2014 e regulamentada em 2015, a Lei Municipal 15.997 isenta de rodízio os veículos híbridos e

elétricos emplacados na cidade e garante reembolso parcial do IPVA pago sobre eles.

 

Ônibus sem diesel

Ainda em São Paulo, a licitação do sistema de transporte coletivo municipal prevê a substituição da

frota de ônibus da cidade por híbridos ou elétricos.
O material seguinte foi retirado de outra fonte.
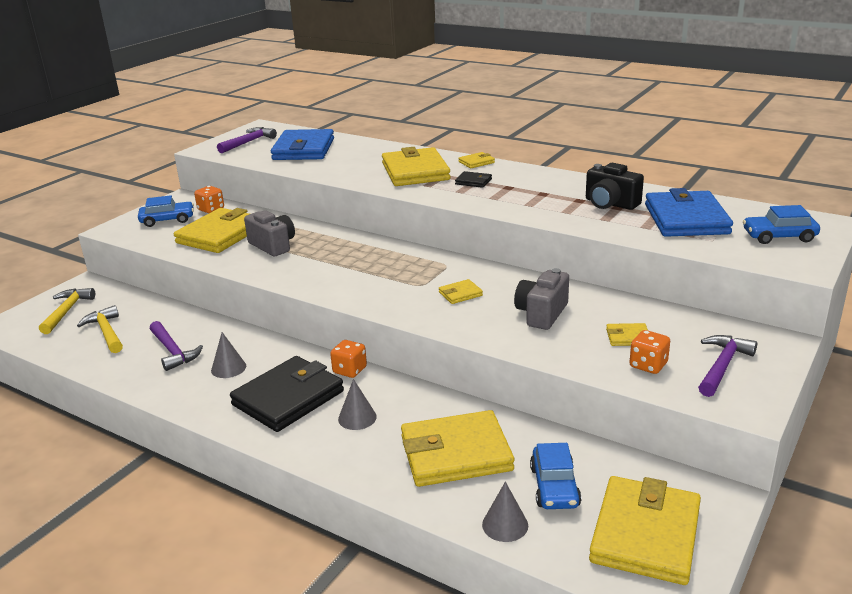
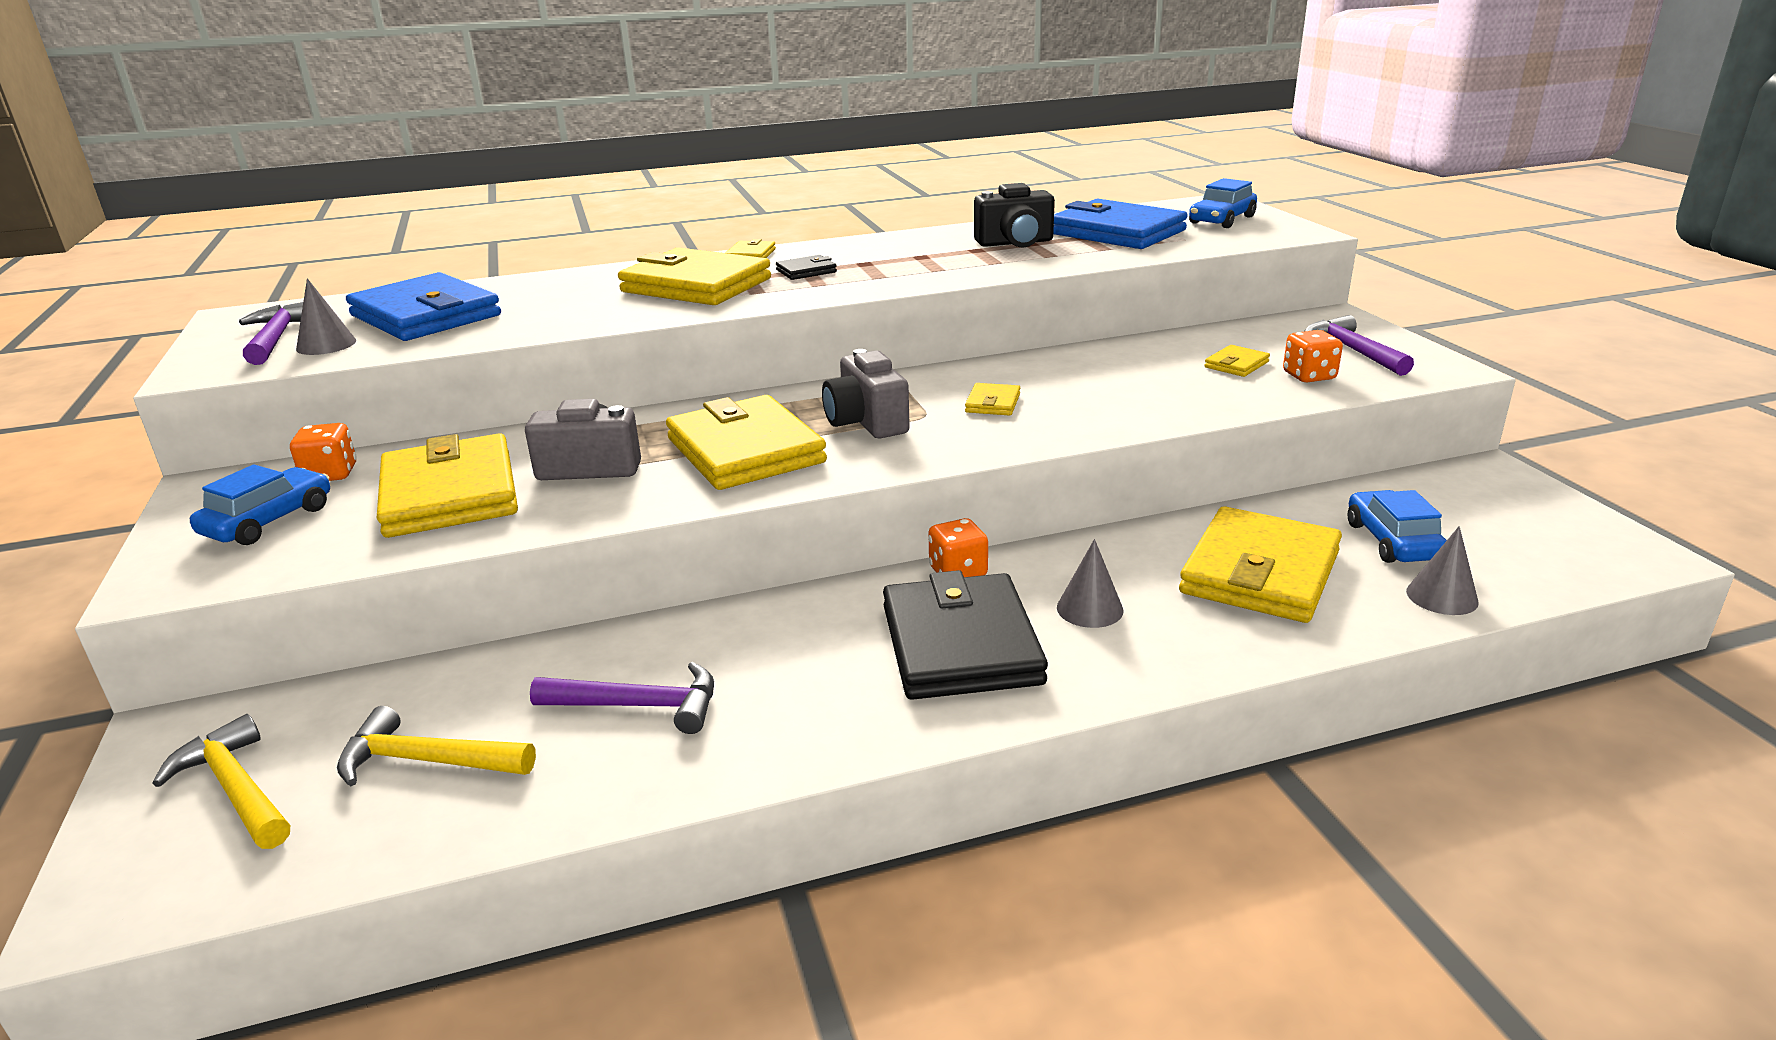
camera: 50 degrees left, 0 degrees up
grey cone [211,332,246,378] -> grey cone moved to [296,278,356,355]
grey camera [514,268,569,330] -> grey camera moved to [822,349,910,439]
blue car [530,443,581,509] -> blue car turned 135 degrees counterclockwise [1348,490,1447,563]
yellow wallet [589,476,701,585] -> yellow wallet moved to [666,395,827,490]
A meta é diminuir a emissão de poluentes em

50% num prazo de 10 anos.

 

Fora do país, os objetivos são mais ousados: Amsterdã planeja que todo o transporte público seja

feito por veículos elétricos até 2025. Isso significa trocar os ônibus da frota atual e pensar até em

uma solução elétrica para a balsa usada no transporte sobre o rio que banha a cidade.

De trem e de caminhão

O transporte ferroviário movido por energia elétrica é comum em metrôs e em trens de circulação

metropolitana para transporte de pessoas, mas também é uma solução possível para levar carga.

Uma ferrovia eletrificada torna o frete bem mais eficiente porque um veículo elétrico converte cerca

de 60% da potência em força nas rodas, enquanto um movido a combustão converte por volta de

20%. Além disso, com a linha de energia correndo junto aos trilhos, é possível levar eletricidade e

infraestrutura de telecomunicações e internet por onde a ferrovia passar.

 

Como o transporte rodoviário é o mais comum no Brasil, a Siemens também criou uma solução

híbrida: as eHighways. Elas são linhas elétricas que seguem as rodovias e alimentam caminhões

híbridos, equipados com motor a combustão para rodar nos trechos sem a tecnologia instalada.

Enche o tanque?

Para popularizar veículos híbridos e elétricos, é essencial pensar em como carregar de forma eficiente as baterias de veículos de pequeno, médio e grande porte e qual o impacto dessa demanda nas redes elétricas dos grandes centros urbanos. Nisso, a Siemens já é experiente: temos carregadores rápidos para dois ou até três carros e que podem ser programados para não consumir energia nos horários de pico. Também é possível montar sistemas de controle para recarregar simultaneamente as baterias de toda a frota de uma companhia.

Da pista até a rua

Desde 2014, uma categoria de automobilismo serve para o desenvolvimento de veículos elétricos: a Fórmula E. Desde então, as baterias e outros componentes evoluíram bastante e permitiram carros mais rápidos e com autonomia cada vez maior.

Enquanto isso, outras tecnologias também avançam a passos largos e com fortes ligações com os veículos elétricos. A mais óbvia delas é a popularização dos veículos autônomos. Você está pronto para chamar um carro por um aplicativo e ele chegar sem motorista?